━━ Material supplied
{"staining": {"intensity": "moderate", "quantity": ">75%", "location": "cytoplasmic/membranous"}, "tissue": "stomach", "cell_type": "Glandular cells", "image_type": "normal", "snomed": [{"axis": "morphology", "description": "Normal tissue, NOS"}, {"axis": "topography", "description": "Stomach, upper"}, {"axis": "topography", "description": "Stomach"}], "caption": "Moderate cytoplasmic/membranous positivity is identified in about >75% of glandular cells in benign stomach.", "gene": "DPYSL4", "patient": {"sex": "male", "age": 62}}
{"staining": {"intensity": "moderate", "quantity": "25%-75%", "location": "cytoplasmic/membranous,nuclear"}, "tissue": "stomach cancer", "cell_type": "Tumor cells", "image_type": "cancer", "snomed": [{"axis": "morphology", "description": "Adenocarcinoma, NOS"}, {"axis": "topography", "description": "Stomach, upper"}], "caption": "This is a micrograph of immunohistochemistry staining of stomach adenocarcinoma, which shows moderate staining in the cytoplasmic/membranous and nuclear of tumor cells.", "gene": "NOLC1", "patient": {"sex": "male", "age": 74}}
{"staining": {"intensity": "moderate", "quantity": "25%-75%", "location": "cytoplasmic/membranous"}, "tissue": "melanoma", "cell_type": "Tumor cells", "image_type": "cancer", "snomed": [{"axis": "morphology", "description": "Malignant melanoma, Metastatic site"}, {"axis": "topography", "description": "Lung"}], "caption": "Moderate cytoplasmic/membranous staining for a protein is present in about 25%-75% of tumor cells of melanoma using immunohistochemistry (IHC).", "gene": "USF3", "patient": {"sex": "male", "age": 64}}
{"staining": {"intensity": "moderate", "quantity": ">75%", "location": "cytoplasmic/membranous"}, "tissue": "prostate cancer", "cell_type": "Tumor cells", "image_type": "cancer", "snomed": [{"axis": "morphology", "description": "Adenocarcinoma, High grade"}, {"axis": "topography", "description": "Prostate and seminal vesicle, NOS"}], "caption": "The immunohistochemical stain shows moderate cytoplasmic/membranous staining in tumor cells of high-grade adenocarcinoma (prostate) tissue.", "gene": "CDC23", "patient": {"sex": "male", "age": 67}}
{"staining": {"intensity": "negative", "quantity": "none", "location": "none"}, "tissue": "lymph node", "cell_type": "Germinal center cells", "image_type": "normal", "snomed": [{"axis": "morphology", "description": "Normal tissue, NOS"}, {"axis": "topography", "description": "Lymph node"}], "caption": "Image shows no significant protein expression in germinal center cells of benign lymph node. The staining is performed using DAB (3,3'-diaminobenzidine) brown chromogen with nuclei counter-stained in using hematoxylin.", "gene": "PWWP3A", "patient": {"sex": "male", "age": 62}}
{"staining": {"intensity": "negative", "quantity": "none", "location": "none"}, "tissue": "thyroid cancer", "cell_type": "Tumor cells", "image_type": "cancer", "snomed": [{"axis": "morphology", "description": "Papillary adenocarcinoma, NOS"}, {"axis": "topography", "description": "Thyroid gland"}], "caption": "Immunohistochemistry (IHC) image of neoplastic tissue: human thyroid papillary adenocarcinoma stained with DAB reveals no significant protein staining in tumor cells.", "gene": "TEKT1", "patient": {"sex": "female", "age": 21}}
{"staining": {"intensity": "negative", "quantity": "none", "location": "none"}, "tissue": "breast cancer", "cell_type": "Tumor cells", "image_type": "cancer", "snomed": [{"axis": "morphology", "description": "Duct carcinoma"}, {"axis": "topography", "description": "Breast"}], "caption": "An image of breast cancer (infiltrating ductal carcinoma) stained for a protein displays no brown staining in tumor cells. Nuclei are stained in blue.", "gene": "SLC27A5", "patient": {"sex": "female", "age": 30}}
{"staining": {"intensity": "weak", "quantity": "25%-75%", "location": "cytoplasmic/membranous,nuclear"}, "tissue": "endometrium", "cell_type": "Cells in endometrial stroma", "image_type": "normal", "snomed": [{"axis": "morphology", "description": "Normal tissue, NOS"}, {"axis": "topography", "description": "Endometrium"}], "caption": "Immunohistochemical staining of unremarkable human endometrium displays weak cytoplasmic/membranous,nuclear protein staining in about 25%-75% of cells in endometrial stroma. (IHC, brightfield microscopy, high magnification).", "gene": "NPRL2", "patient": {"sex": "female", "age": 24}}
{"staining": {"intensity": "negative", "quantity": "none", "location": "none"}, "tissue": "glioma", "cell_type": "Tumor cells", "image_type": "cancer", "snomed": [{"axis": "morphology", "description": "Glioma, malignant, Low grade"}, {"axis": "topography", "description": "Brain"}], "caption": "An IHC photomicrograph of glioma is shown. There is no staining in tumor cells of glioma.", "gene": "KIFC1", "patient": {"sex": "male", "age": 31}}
━━━━
Work to be completed:
The response should be the listing above, limited to the lines between the one holding "immunohistochemical stain shows" and the one holding "(IHC) image of", inclusive, reproduced exactly.

Output of the task:
{"staining": {"intensity": "moderate", "quantity": ">75%", "location": "cytoplasmic/membranous"}, "tissue": "prostate cancer", "cell_type": "Tumor cells", "image_type": "cancer", "snomed": [{"axis": "morphology", "description": "Adenocarcinoma, High grade"}, {"axis": "topography", "description": "Prostate and seminal vesicle, NOS"}], "caption": "The immunohistochemical stain shows moderate cytoplasmic/membranous staining in tumor cells of high-grade adenocarcinoma (prostate) tissue.", "gene": "CDC23", "patient": {"sex": "male", "age": 67}}
{"staining": {"intensity": "negative", "quantity": "none", "location": "none"}, "tissue": "lymph node", "cell_type": "Germinal center cells", "image_type": "normal", "snomed": [{"axis": "morphology", "description": "Normal tissue, NOS"}, {"axis": "topography", "description": "Lymph node"}], "caption": "Image shows no significant protein expression in germinal center cells of benign lymph node. The staining is performed using DAB (3,3'-diaminobenzidine) brown chromogen with nuclei counter-stained in using hematoxylin.", "gene": "PWWP3A", "patient": {"sex": "male", "age": 62}}
{"staining": {"intensity": "negative", "quantity": "none", "location": "none"}, "tissue": "thyroid cancer", "cell_type": "Tumor cells", "image_type": "cancer", "snomed": [{"axis": "morphology", "description": "Papillary adenocarcinoma, NOS"}, {"axis": "topography", "description": "Thyroid gland"}], "caption": "Immunohistochemistry (IHC) image of neoplastic tissue: human thyroid papillary adenocarcinoma stained with DAB reveals no significant protein staining in tumor cells.", "gene": "TEKT1", "patient": {"sex": "female", "age": 21}}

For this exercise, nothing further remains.